“No, that it ain’t, my friend,” said Coleman, rising and patting his foe on the back. “I can’t tell ye how pleased I am to meet with ye. You’re gettin’ stouter, I think. Smugglin’ seems to agree with ye!—hey?”
He said this with a leer, and Bax laughed as he inspected Long Orrick more narrowly.
The fact was that the smuggler’s clothing was so stuffed in all parts with tobacco that his lanky proportions had quite disappeared, and he had become so ludicrously rotund as to be visibly altered even in a dark night!
“Well, it does agree with me, that’s a fact,” said Long Orrick, with a savage laugh; in the tone of which there was mingled however, quite as much bitterness as merriment.
Just at this moment the rest of Coleman’s friends, including Tommy Bogey and Peekins, appeared on the scene in breathless haste, having been attracted by the pistol-shot.
In the eager question and answer that followed, Long Orrick was for a moment not sufficiently guarded.

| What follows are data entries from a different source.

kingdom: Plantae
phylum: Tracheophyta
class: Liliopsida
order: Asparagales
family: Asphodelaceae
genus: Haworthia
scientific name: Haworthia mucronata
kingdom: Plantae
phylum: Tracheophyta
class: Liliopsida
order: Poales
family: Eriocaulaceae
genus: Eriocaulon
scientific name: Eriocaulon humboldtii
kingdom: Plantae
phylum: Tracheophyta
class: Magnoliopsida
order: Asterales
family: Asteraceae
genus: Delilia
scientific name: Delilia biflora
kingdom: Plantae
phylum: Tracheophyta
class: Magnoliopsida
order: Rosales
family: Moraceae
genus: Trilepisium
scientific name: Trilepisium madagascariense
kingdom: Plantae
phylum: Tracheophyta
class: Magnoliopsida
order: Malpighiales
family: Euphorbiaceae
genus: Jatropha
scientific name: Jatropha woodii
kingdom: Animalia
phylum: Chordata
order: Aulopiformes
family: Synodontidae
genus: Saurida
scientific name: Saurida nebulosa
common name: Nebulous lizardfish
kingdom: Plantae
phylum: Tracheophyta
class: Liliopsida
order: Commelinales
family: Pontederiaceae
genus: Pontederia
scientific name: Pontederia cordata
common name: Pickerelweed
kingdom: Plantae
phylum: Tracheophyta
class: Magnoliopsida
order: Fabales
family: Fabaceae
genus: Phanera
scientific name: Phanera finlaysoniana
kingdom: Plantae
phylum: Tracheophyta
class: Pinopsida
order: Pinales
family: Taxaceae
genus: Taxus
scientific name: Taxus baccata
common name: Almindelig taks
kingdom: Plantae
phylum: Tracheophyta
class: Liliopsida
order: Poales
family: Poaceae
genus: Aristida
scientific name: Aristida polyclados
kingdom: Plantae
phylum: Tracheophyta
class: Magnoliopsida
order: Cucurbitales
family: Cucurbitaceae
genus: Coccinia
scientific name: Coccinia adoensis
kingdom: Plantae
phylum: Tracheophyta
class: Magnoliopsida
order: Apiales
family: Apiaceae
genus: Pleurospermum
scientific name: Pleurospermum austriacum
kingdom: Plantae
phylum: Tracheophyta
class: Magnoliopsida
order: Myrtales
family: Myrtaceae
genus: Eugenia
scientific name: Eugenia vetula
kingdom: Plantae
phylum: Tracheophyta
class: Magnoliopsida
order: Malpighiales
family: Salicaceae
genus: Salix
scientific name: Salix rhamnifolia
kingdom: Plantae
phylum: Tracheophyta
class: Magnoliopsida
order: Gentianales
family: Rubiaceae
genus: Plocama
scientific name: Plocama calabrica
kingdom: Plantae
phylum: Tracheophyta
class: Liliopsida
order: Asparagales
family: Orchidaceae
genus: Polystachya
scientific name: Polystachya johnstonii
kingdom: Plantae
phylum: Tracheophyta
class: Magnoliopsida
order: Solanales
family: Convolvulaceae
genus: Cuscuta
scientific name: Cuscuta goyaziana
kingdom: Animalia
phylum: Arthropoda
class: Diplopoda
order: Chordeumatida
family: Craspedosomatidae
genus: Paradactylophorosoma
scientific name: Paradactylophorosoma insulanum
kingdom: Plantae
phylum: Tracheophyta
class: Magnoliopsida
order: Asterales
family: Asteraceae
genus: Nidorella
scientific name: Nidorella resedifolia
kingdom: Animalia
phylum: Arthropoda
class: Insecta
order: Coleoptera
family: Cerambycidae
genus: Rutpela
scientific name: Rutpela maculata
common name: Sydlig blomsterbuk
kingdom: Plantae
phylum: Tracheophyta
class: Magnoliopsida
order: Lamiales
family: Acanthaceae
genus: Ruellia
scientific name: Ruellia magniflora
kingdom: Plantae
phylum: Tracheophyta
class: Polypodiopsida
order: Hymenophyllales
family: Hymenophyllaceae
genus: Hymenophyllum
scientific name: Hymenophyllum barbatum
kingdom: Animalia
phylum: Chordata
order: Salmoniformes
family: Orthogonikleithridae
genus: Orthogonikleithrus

He wrenched himself suddenly from the loosened grasp of Bax, and, darting between several of the party, one of whom he floored in passing with a left-handed blow, he ran along the shore at the top of his speed!
Bax, blazing with disappointment and indignation, set off in fierce pursuit, and old Coleman, bursting with anger, followed as fast as his short legs and shorter wind would permit him. Guy Foster and several of the others joined in the chase, while those who remained behind contented themselves with securing the men who had been already captured.